As for the greek characters, yeah I can't think of anything else than some sort of lookup table used by another regexp.

Edit, here's the oneliner version:
Edit, added toLowerCase():
Edit, embarrassing fix to the trailing regexp:

function doDashes2(str) {
    return str.replace(/[^a-z0-9]+/gi, '-').replace(/^-*|-*$/g, '').toLowerCase();
}

A simple regex for doing this job is matching all "non-word" characters, and replace them with a -. But before matching this regex, convert the string to lowercase. This alone is not fool proof, since a dash on the end may be possible.

[^a-z]+

Thus, after the replacement; you can trim the dashes (from the front and the back) using this regex:

^-+|-+$

You'd have to create greek-to-latin glyps translation yourself, regex can't help you there. Using a translation array is a good idea.

I can't really say for Greek characters, but for the first example, a simple:

/[^a-zA-Z]+/

Will do the trick when using it as your pattern, and replacing the matches with a "-"

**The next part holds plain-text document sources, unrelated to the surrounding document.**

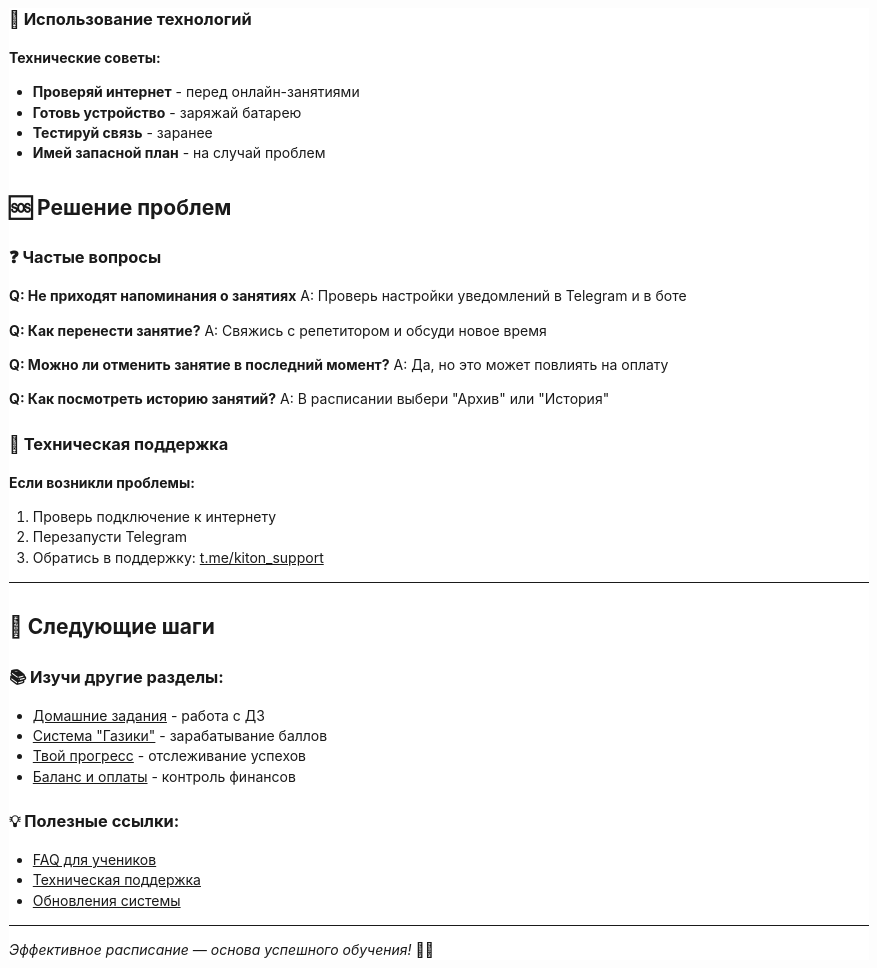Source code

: ### 📱 **Использование технологий**

**Технические советы:**
- **Проверяй интернет** - перед онлайн-занятиями
- **Готовь устройство** - заряжай батарею
- **Тестируй связь** - заранее
- **Имей запасной план** - на случай проблем

## 🆘 Решение проблем

### ❓ **Частые вопросы**

**Q: Не приходят напоминания о занятиях**
A: Проверь настройки уведомлений в Telegram и в боте

**Q: Как перенести занятие?**
A: Свяжись с репетитором и обсуди новое время

**Q: Можно ли отменить занятие в последний момент?**
A: Да, но это может повлиять на оплату

**Q: Как посмотреть историю занятий?**
A: В расписании выбери "Архив" или "История"

### 🔧 **Техническая поддержка**

**Если возникли проблемы:**
1. Проверь подключение к интернету
2. Перезапусти Telegram
3. Обратись в поддержку: [t.me/kiton_support](https://t.me/kiton_support)

---

## 🚀 Следующие шаги

### 📚 **Изучи другие разделы:**
- [Домашние задания](homework.md) - работа с ДЗ
- [Система "Газики"](gamification.md) - зарабатывание баллов
- [Твой прогресс](progress.md) - отслеживание успехов
- [Баланс и оплаты](balance.md) - контроль финансов

### 💡 **Полезные ссылки:**
- [FAQ для учеников](../faq.md#student-faq)
- [Техническая поддержка](../support/technical.md)
- [Обновления системы](../support/updates.md)

---

*Эффективное расписание — основа успешного обучения!* 📅🌟
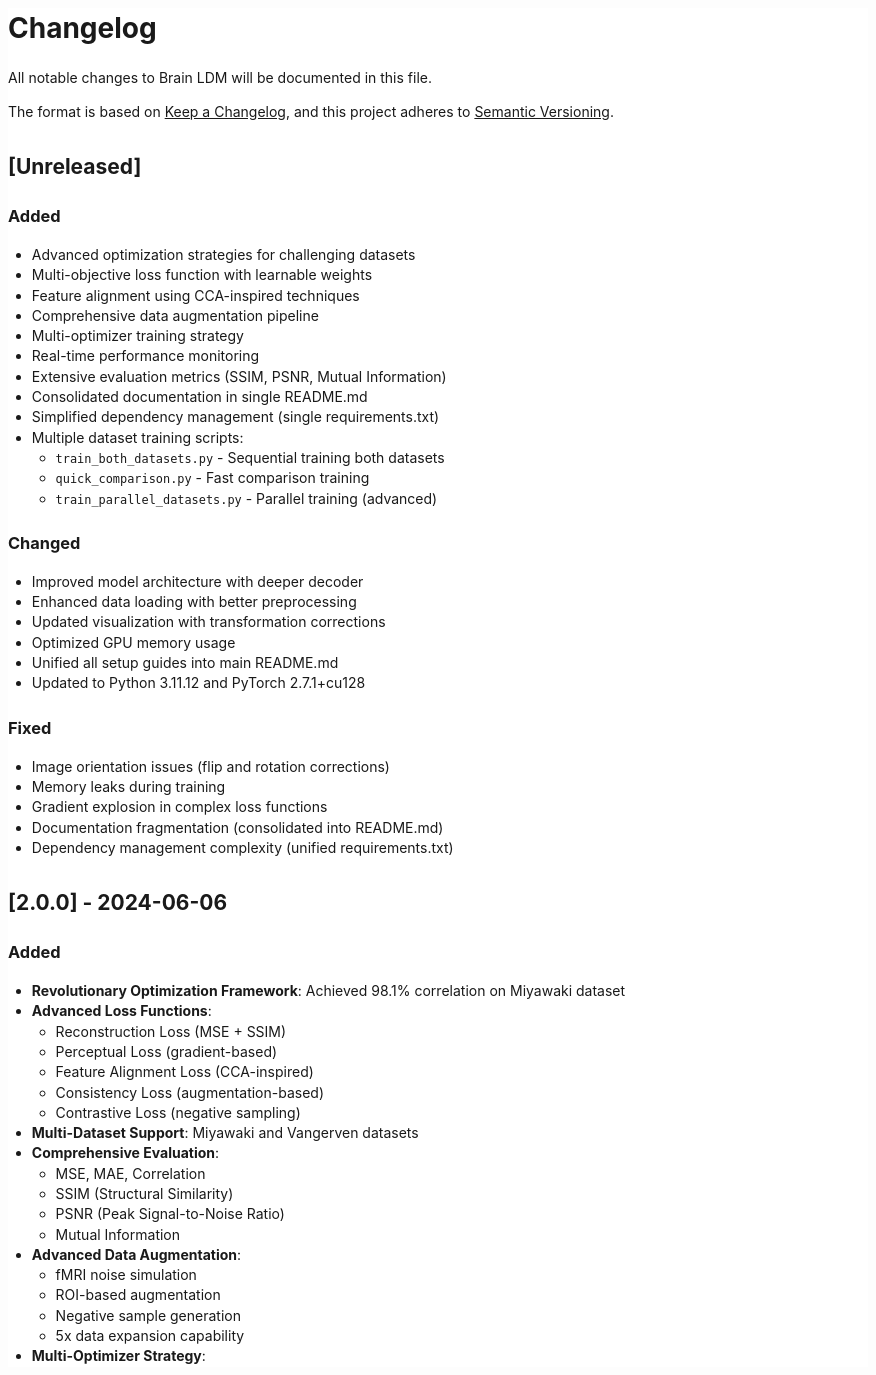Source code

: # Changelog

All notable changes to Brain LDM will be documented in this file.

The format is based on [Keep a Changelog](https://keepachangelog.com/en/1.0.0/),
and this project adheres to [Semantic Versioning](https://semver.org/spec/v2.0.0.html).

## [Unreleased]

### Added
- Advanced optimization strategies for challenging datasets
- Multi-objective loss function with learnable weights
- Feature alignment using CCA-inspired techniques
- Comprehensive data augmentation pipeline
- Multi-optimizer training strategy
- Real-time performance monitoring
- Extensive evaluation metrics (SSIM, PSNR, Mutual Information)
- Consolidated documentation in single README.md
- Simplified dependency management (single requirements.txt)
- Multiple dataset training scripts:
  - `train_both_datasets.py` - Sequential training both datasets
  - `quick_comparison.py` - Fast comparison training
  - `train_parallel_datasets.py` - Parallel training (advanced)

### Changed
- Improved model architecture with deeper decoder
- Enhanced data loading with better preprocessing
- Updated visualization with transformation corrections
- Optimized GPU memory usage
- Unified all setup guides into main README.md
- Updated to Python 3.11.12 and PyTorch 2.7.1+cu128

### Fixed
- Image orientation issues (flip and rotation corrections)
- Memory leaks during training
- Gradient explosion in complex loss functions
- Documentation fragmentation (consolidated into README.md)
- Dependency management complexity (unified requirements.txt)

## [2.0.0] - 2024-06-06

### Added
- **Revolutionary Optimization Framework**: Achieved 98.1% correlation on Miyawaki dataset
- **Advanced Loss Functions**: 
  - Reconstruction Loss (MSE + SSIM)
  - Perceptual Loss (gradient-based)
  - Feature Alignment Loss (CCA-inspired)
  - Consistency Loss (augmentation-based)
  - Contrastive Loss (negative sampling)
- **Multi-Dataset Support**: Miyawaki and Vangerven datasets
- **Comprehensive Evaluation**: 
  - MSE, MAE, Correlation
  - SSIM (Structural Similarity)
  - PSNR (Peak Signal-to-Noise Ratio)
  - Mutual Information
- **Advanced Data Augmentation**:
  - fMRI noise simulation
  - ROI-based augmentation
  - Negative sample generation
  - 5x data expansion capability
- **Multi-Optimizer Strategy**: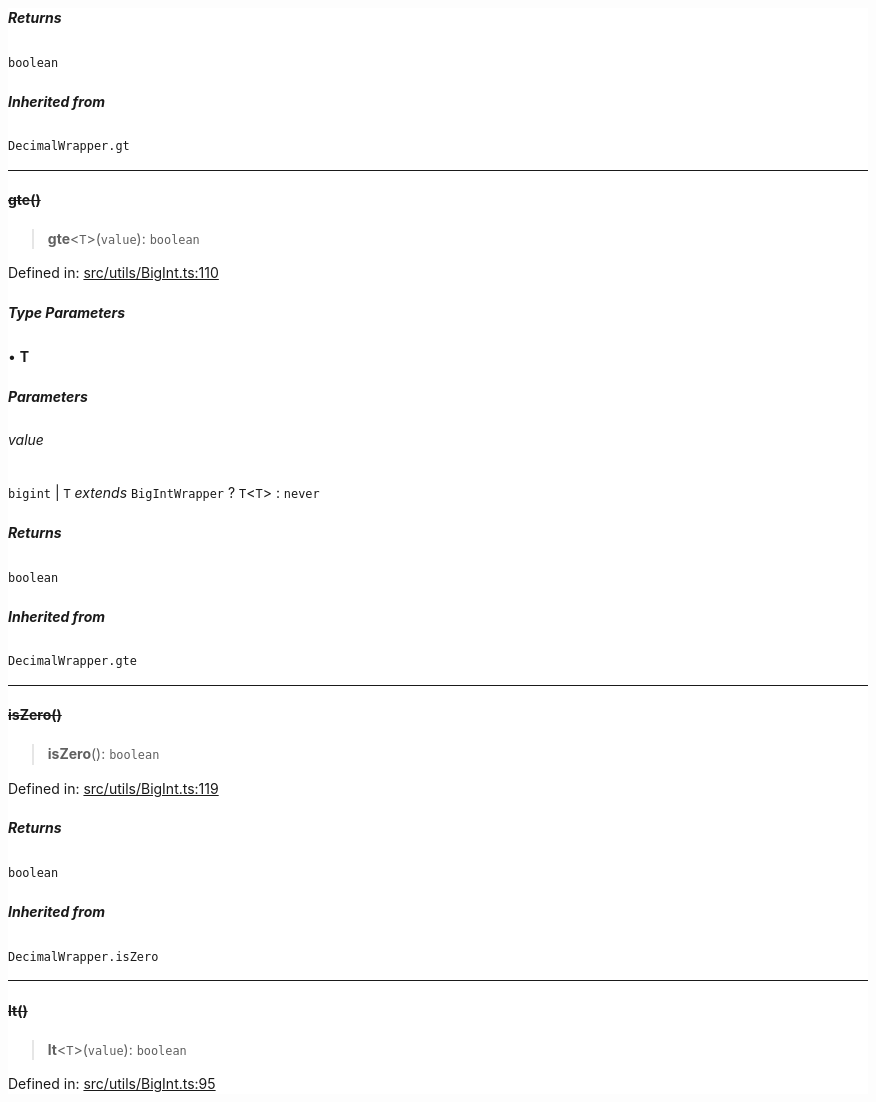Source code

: ##### Returns

`boolean`

##### Inherited from

`DecimalWrapper.gt`

***

#### ~~gte()~~

> **gte**\<`T`\>(`value`): `boolean`

Defined in: [src/utils/BigInt.ts:110](https://github.com/centrifuge/sdk/blob/216f00e20dd3a7bd46cbc9a07a2fa1e84423cd4f/src/utils/BigInt.ts#L110)

##### Type Parameters

• **T**

##### Parameters

###### value

`bigint` | `T` *extends* `BigIntWrapper` ? `T`\<`T`\> : `never`

##### Returns

`boolean`

##### Inherited from

`DecimalWrapper.gte`

***

#### ~~isZero()~~

> **isZero**(): `boolean`

Defined in: [src/utils/BigInt.ts:119](https://github.com/centrifuge/sdk/blob/216f00e20dd3a7bd46cbc9a07a2fa1e84423cd4f/src/utils/BigInt.ts#L119)

##### Returns

`boolean`

##### Inherited from

`DecimalWrapper.isZero`

***

#### ~~lt()~~

> **lt**\<`T`\>(`value`): `boolean`

Defined in: [src/utils/BigInt.ts:95](https://github.com/centrifuge/sdk/blob/216f00e20dd3a7bd46cbc9a07a2fa1e84423cd4f/src/utils/BigInt.ts#L95)
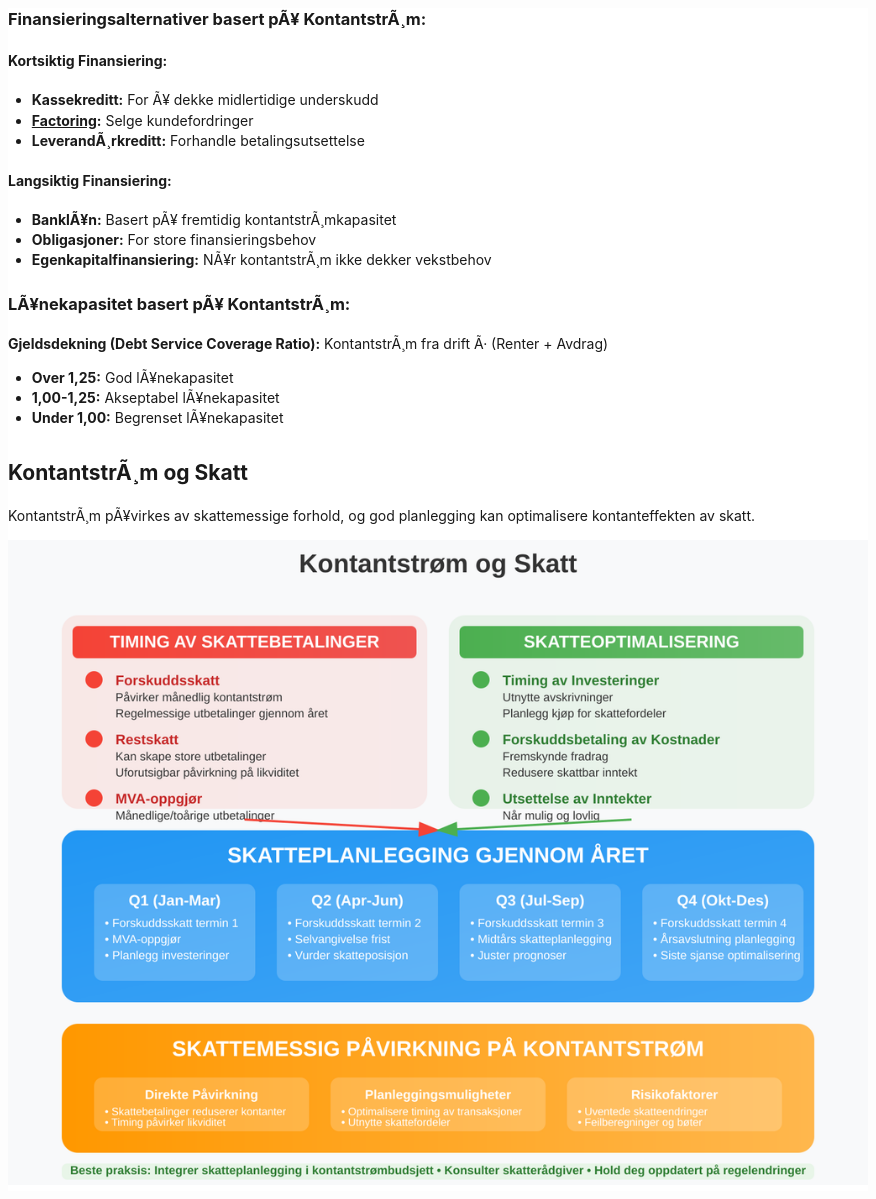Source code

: 
### Finansieringsalternativer basert pÃ¥ KontantstrÃ¸m:

#### Kortsiktig Finansiering:
* **Kassekreditt:** For Ã¥ dekke midlertidige underskudd
* **[Factoring](/blogs/regnskap/hva-er-factoring "Hva er Factoring? Fordeler, Ulemper og Praktisk Bruk"):** Selge kundefordringer
* **LeverandÃ¸rkreditt:** Forhandle betalingsutsettelse

#### Langsiktig Finansiering:
* **BanklÃ¥n:** Basert pÃ¥ fremtidig kontantstrÃ¸mkapasitet
* **Obligasjoner:** For store finansieringsbehov
* **Egenkapitalfinansiering:** NÃ¥r kontantstrÃ¸m ikke dekker vekstbehov

### LÃ¥nekapasitet basert pÃ¥ KontantstrÃ¸m:

**Gjeldsdekning (Debt Service Coverage Ratio):**
KontantstrÃ¸m fra drift Ã· (Renter + Avdrag)

* **Over 1,25:** God lÃ¥nekapasitet
* **1,00-1,25:** Akseptabel lÃ¥nekapasitet
* **Under 1,00:** Begrenset lÃ¥nekapasitet

## KontantstrÃ¸m og Skatt

KontantstrÃ¸m pÃ¥virkes av skattemessige forhold, og god planlegging kan optimalisere kontanteffekten av skatt.

![KontantstrÃ¸m og Skatt](kontantstrom-skatt.svg)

As per the Greek characters, I'd suggest using an array with all the "character translations", and then adding it's values to the regular expression.

To roughly build the url you would need something like this.

var textbox = "hello world! I think that __i__ am awesome (yes I am!)";
var url = textbox.toLowerCase().replace(/([^a-z])/, '').replace(/\s+/, " ").replace(/\s/, '-');

It simply removes all non-alpha characters, removes double spacing, and then replaces all space chars with a dash.

You could use another regular expression to replace the greek characters with english characters.